#### RECORDS SUPPLIED ####

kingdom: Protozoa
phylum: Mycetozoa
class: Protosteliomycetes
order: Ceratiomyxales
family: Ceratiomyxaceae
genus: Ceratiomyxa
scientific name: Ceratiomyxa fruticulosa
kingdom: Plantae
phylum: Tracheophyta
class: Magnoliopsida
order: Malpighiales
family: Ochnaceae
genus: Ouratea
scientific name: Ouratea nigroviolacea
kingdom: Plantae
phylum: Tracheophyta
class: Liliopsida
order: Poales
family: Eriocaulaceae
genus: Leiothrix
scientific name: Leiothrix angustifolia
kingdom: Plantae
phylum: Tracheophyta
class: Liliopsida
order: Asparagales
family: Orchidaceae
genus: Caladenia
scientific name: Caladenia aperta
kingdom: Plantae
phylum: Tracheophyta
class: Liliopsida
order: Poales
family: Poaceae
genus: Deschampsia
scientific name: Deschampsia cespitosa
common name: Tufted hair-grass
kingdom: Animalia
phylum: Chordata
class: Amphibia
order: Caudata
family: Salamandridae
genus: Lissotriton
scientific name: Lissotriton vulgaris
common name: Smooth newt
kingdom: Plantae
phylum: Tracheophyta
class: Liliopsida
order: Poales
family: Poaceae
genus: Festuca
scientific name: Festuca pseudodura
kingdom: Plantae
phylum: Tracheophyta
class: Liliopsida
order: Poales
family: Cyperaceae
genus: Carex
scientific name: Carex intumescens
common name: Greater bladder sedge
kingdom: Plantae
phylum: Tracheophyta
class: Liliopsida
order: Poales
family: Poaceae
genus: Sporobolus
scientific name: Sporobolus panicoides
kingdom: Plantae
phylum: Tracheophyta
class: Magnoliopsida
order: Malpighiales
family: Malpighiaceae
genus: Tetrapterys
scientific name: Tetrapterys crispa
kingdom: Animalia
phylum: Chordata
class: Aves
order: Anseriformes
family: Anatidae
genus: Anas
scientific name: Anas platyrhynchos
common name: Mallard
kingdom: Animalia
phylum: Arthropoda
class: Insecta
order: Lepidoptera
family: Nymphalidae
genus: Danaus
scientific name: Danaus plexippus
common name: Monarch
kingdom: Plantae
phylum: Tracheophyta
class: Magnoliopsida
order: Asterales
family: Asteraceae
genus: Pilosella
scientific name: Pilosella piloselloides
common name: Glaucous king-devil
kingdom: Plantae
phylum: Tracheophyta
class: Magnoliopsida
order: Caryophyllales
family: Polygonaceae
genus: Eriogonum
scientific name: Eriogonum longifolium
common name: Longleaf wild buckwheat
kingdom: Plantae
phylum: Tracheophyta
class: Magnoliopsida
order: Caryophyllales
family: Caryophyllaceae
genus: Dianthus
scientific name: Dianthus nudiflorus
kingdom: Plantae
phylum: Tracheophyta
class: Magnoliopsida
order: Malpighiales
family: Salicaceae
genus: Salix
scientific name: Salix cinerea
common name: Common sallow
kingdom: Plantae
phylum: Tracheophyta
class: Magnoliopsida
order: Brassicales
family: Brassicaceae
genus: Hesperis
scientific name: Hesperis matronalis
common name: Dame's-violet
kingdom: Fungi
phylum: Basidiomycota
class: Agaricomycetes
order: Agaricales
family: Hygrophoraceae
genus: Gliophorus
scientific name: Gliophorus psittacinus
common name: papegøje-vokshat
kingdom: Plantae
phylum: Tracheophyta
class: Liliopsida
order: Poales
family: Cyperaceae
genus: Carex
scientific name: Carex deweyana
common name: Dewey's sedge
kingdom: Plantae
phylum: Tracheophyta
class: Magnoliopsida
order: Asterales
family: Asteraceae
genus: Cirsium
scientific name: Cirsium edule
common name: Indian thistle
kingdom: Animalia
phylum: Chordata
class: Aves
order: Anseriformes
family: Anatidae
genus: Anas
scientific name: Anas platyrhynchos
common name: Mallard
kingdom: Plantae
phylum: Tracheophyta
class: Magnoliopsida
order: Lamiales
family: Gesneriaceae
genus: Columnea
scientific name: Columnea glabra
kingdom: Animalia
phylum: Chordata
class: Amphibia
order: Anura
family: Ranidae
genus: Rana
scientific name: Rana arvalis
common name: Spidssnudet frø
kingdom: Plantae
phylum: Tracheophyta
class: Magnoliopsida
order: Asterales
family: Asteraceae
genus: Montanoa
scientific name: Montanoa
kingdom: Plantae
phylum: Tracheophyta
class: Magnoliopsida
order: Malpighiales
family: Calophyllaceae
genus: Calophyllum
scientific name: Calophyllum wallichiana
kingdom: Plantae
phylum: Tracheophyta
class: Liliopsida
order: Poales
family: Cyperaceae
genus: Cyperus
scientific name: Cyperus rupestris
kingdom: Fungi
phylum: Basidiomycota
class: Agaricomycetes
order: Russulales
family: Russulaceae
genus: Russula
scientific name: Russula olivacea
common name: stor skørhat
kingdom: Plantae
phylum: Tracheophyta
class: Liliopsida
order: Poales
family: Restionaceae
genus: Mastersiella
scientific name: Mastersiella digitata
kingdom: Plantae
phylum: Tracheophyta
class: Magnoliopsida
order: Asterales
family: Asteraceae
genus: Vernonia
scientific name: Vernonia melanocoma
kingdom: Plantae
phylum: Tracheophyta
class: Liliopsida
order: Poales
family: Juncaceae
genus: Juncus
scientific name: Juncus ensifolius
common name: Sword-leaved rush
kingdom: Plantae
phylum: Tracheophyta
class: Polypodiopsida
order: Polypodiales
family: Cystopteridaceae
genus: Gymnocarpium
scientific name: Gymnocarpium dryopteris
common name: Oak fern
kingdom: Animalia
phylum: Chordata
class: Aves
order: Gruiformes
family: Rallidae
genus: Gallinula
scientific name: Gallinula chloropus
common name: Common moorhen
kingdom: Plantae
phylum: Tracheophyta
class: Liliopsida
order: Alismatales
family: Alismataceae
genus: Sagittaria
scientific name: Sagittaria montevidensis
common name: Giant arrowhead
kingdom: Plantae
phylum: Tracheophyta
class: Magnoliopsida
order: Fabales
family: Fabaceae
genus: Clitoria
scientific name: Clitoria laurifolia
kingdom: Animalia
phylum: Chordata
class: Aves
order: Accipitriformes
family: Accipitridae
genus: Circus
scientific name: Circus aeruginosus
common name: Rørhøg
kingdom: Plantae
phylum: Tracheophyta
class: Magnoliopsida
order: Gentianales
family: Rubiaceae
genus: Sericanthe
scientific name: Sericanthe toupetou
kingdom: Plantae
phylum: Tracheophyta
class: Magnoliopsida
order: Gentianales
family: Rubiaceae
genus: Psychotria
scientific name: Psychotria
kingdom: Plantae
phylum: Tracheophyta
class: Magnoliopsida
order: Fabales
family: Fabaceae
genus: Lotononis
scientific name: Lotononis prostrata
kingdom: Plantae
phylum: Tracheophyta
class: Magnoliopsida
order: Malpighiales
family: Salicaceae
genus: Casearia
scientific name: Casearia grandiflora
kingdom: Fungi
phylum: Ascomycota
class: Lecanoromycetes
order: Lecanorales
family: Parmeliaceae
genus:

####

TASK DIRECTIONS =
Revise the lines of every item above so that each "common name" becomes "vernacular name", with all other text left unchanged.

FINAL RESULT =
kingdom: Protozoa
phylum: Mycetozoa
class: Protosteliomycetes
order: Ceratiomyxales
family: Ceratiomyxaceae
genus: Ceratiomyxa
scientific name: Ceratiomyxa fruticulosa
kingdom: Plantae
phylum: Tracheophyta
class: Magnoliopsida
order: Malpighiales
family: Ochnaceae
genus: Ouratea
scientific name: Ouratea nigroviolacea
kingdom: Plantae
phylum: Tracheophyta
class: Liliopsida
order: Poales
family: Eriocaulaceae
genus: Leiothrix
scientific name: Leiothrix angustifolia
kingdom: Plantae
phylum: Tracheophyta
class: Liliopsida
order: Asparagales
family: Orchidaceae
genus: Caladenia
scientific name: Caladenia aperta
kingdom: Plantae
phylum: Tracheophyta
class: Liliopsida
order: Poales
family: Poaceae
genus: Deschampsia
scientific name: Deschampsia cespitosa
vernacular name: Tufted hair-grass
kingdom: Animalia
phylum: Chordata
class: Amphibia
order: Caudata
family: Salamandridae
genus: Lissotriton
scientific name: Lissotriton vulgaris
vernacular name: Smooth newt
kingdom: Plantae
phylum: Tracheophyta
class: Liliopsida
order: Poales
family: Poaceae
genus: Festuca
scientific name: Festuca pseudodura
kingdom: Plantae
phylum: Tracheophyta
class: Liliopsida
order: Poales
family: Cyperaceae
genus: Carex
scientific name: Carex intumescens
vernacular name: Greater bladder sedge
kingdom: Plantae
phylum: Tracheophyta
class: Liliopsida
order: Poales
family: Poaceae
genus: Sporobolus
scientific name: Sporobolus panicoides
kingdom: Plantae
phylum: Tracheophyta
class: Magnoliopsida
order: Malpighiales
family: Malpighiaceae
genus: Tetrapterys
scientific name: Tetrapterys crispa
kingdom: Animalia
phylum: Chordata
class: Aves
order: Anseriformes
family: Anatidae
genus: Anas
scientific name: Anas platyrhynchos
vernacular name: Mallard
kingdom: Animalia
phylum: Arthropoda
class: Insecta
order: Lepidoptera
family: Nymphalidae
genus: Danaus
scientific name: Danaus plexippus
vernacular name: Monarch
kingdom: Plantae
phylum: Tracheophyta
class: Magnoliopsida
order: Asterales
family: Asteraceae
genus: Pilosella
scientific name: Pilosella piloselloides
vernacular name: Glaucous king-devil
kingdom: Plantae
phylum: Tracheophyta
class: Magnoliopsida
order: Caryophyllales
family: Polygonaceae
genus: Eriogonum
scientific name: Eriogonum longifolium
vernacular name: Longleaf wild buckwheat
kingdom: Plantae
phylum: Tracheophyta
class: Magnoliopsida
order: Caryophyllales
family: Caryophyllaceae
genus: Dianthus
scientific name: Dianthus nudiflorus
kingdom: Plantae
phylum: Tracheophyta
class: Magnoliopsida
order: Malpighiales
family: Salicaceae
genus: Salix
scientific name: Salix cinerea
vernacular name: Common sallow
kingdom: Plantae
phylum: Tracheophyta
class: Magnoliopsida
order: Brassicales
family: Brassicaceae
genus: Hesperis
scientific name: Hesperis matronalis
vernacular name: Dame's-violet
kingdom: Fungi
phylum: Basidiomycota
class: Agaricomycetes
order: Agaricales
family: Hygrophoraceae
genus: Gliophorus
scientific name: Gliophorus psittacinus
vernacular name: papegøje-vokshat
kingdom: Plantae
phylum: Tracheophyta
class: Liliopsida
order: Poales
family: Cyperaceae
genus: Carex
scientific name: Carex deweyana
vernacular name: Dewey's sedge
kingdom: Plantae
phylum: Tracheophyta
class: Magnoliopsida
order: Asterales
family: Asteraceae
genus: Cirsium
scientific name: Cirsium edule
vernacular name: Indian thistle
kingdom: Animalia
phylum: Chordata
class: Aves
order: Anseriformes
family: Anatidae
genus: Anas
scientific name: Anas platyrhynchos
vernacular name: Mallard
kingdom: Plantae
phylum: Tracheophyta
class: Magnoliopsida
order: Lamiales
family: Gesneriaceae
genus: Columnea
scientific name: Columnea glabra
kingdom: Animalia
phylum: Chordata
class: Amphibia
order: Anura
family: Ranidae
genus: Rana
scientific name: Rana arvalis
vernacular name: Spidssnudet frø
kingdom: Plantae
phylum: Tracheophyta
class: Magnoliopsida
order: Asterales
family: Asteraceae
genus: Montanoa
scientific name: Montanoa
kingdom: Plantae
phylum: Tracheophyta
class: Magnoliopsida
order: Malpighiales
family: Calophyllaceae
genus: Calophyllum
scientific name: Calophyllum wallichiana
kingdom: Plantae
phylum: Tracheophyta
class: Liliopsida
order: Poales
family: Cyperaceae
genus: Cyperus
scientific name: Cyperus rupestris
kingdom: Fungi
phylum: Basidiomycota
class: Agaricomycetes
order: Russulales
family: Russulaceae
genus: Russula
scientific name: Russula olivacea
vernacular name: stor skørhat
kingdom: Plantae
phylum: Tracheophyta
class: Liliopsida
order: Poales
family: Restionaceae
genus: Mastersiella
scientific name: Mastersiella digitata
kingdom: Plantae
phylum: Tracheophyta
class: Magnoliopsida
order: Asterales
family: Asteraceae
genus: Vernonia
scientific name: Vernonia melanocoma
kingdom: Plantae
phylum: Tracheophyta
class: Liliopsida
order: Poales
family: Juncaceae
genus: Juncus
scientific name: Juncus ensifolius
vernacular name: Sword-leaved rush
kingdom: Plantae
phylum: Tracheophyta
class: Polypodiopsida
order: Polypodiales
family: Cystopteridaceae
genus: Gymnocarpium
scientific name: Gymnocarpium dryopteris
vernacular name: Oak fern
kingdom: Animalia
phylum: Chordata
class: Aves
order: Gruiformes
family: Rallidae
genus: Gallinula
scientific name: Gallinula chloropus
vernacular name: Common moorhen
kingdom: Plantae
phylum: Tracheophyta
class: Liliopsida
order: Alismatales
family: Alismataceae
genus: Sagittaria
scientific name: Sagittaria montevidensis
vernacular name: Giant arrowhead
kingdom: Plantae
phylum: Tracheophyta
class: Magnoliopsida
order: Fabales
family: Fabaceae
genus: Clitoria
scientific name: Clitoria laurifolia
kingdom: Animalia
phylum: Chordata
class: Aves
order: Accipitriformes
family: Accipitridae
genus: Circus
scientific name: Circus aeruginosus
vernacular name: Rørhøg
kingdom: Plantae
phylum: Tracheophyta
class: Magnoliopsida
order: Gentianales
family: Rubiaceae
genus: Sericanthe
scientific name: Sericanthe toupetou
kingdom: Plantae
phylum: Tracheophyta
class: Magnoliopsida
order: Gentianales
family: Rubiaceae
genus: Psychotria
scientific name: Psychotria
kingdom: Plantae
phylum: Tracheophyta
class: Magnoliopsida
order: Fabales
family: Fabaceae
genus: Lotononis
scientific name: Lotononis prostrata
kingdom: Plantae
phylum: Tracheophyta
class: Magnoliopsida
order: Malpighiales
family: Salicaceae
genus: Casearia
scientific name: Casearia grandiflora
kingdom: Fungi
phylum: Ascomycota
class: Lecanoromycetes
order: Lecanorales
family: Parmeliaceae
genus:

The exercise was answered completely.